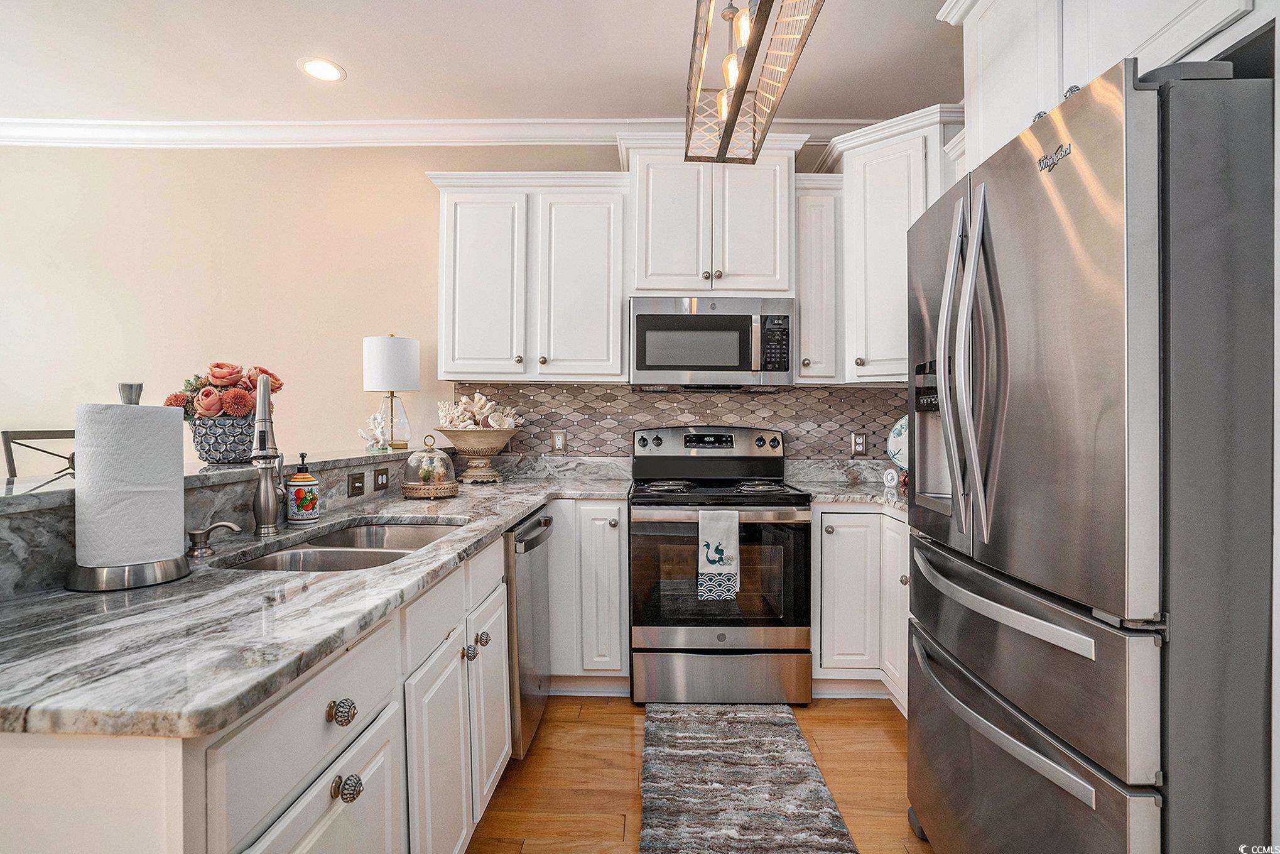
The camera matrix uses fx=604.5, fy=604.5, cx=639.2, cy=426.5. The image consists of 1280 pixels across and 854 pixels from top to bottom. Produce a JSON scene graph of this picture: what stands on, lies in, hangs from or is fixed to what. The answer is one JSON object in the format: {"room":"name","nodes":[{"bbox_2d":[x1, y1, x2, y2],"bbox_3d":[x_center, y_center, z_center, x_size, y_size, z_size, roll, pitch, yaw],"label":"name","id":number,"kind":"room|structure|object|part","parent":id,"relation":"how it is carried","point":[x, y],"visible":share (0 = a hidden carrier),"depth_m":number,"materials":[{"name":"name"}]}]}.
{"room":"kitchen","nodes":[
{"label":"kitchen","id":0,"kind":"room"},
{"bbox_2d":[0,449,422,597],"bbox_3d":[-1.179,0.356,1.676,0.349,0.422,2.235,0,0,1],"label":"half wall","id":1,"kind":"structure","parent":0,"point":[23,524],"depth_m":1.50,"materials":[{"name":"grey stone"}]},
{"bbox_2d":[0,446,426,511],"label":"bar ledge","id":2,"kind":"object","parent":1,"relation":"attached to","point":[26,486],"visible":0.62,"depth_m":1.58,"materials":[{"name":"grey stone"}]},
{"bbox_2d":[188,414,256,464],"bbox_3d":[-1.264,0.043,1.863,0.226,0.142,0.224,0,0,1],"label":"flower pot","id":3,"kind":"object","parent":2,"relation":"on","point":[204,449],"visible":0.8,"depth_m":1.79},
{"bbox_2d":[162,361,283,418],"bbox_3d":[-1.314,-0.088,1.920,0.340,0.258,0.281,0,0,1],"label":"flower arrangement","id":4,"kind":"object","parent":3,"relation":"in","point":[206,409],"visible":0.58,"depth_m":1.87,"materials":[{"name":"plant"}]},
{"bbox_2d":[357,412,392,450],"bbox_3d":[-1.166,0.020,2.668,0.123,0.160,0.133,0,0,28],"label":"figurine","id":5,"kind":"object","parent":2,"relation":"on","point":[379,429],"visible":1,"depth_m":2.65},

==============================

DIRECTIONS FOR THIS TASK: Give back the full listing exactly, with pictures dropped.

WRITTEN RESPONSE:
The camera matrix uses fx=604.5, fy=604.5, cx=639.2, cy=426.5. The image consists of 1280 pixels across and 854 pixels from top to bottom. Produce a JSON scene graph of this picture: what stands on, lies in, hangs from or is fixed to what. The answer is one JSON object in the format: {"room":"name","nodes":[{"bbox_2d":[x1, y1, x2, y2],"bbox_3d":[x_center, y_center, z_center, x_size, y_size, z_size, roll, pitch, yaw],"label":"name","id":number,"kind":"room|structure|object|part","parent":id,"relation":"how it is carried","point":[x, y],"visible":share (0 = a hidden carrier),"depth_m":number,"materials":[{"name":"name"}]}]}.
{"room":"kitchen","nodes":[
{"label":"kitchen","id":0,"kind":"room"},
{"bbox_2d":[0,449,422,597],"bbox_3d":[-1.179,0.356,1.676,0.349,0.422,2.235,0,0,1],"label":"half wall","id":1,"kind":"structure","parent":0,"point":[23,524],"depth_m":1.50,"materials":[{"name":"grey stone"}]},
{"bbox_2d":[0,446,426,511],"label":"bar ledge","id":2,"kind":"object","parent":1,"relation":"attached to","point":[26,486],"visible":0.62,"depth_m":1.58,"materials":[{"name":"grey stone"}]},
{"bbox_2d":[188,414,256,464],"bbox_3d":[-1.264,0.043,1.863,0.226,0.142,0.224,0,0,1],"label":"flower pot","id":3,"kind":"object","parent":2,"relation":"on","point":[204,449],"visible":0.8,"depth_m":1.79},
{"bbox_2d":[162,361,283,418],"bbox_3d":[-1.314,-0.088,1.920,0.340,0.258,0.281,0,0,1],"label":"flower arrangement","id":4,"kind":"object","parent":3,"relation":"in","point":[206,409],"visible":0.58,"depth_m":1.87,"materials":[{"name":"plant"}]},
{"bbox_2d":[357,412,392,450],"bbox_3d":[-1.166,0.020,2.668,0.123,0.160,0.133,0,0,28],"label":"figurine","id":5,"kind":"object","parent":2,"relation":"on","point":[379,429],"visible":1,"depth_m":2.65},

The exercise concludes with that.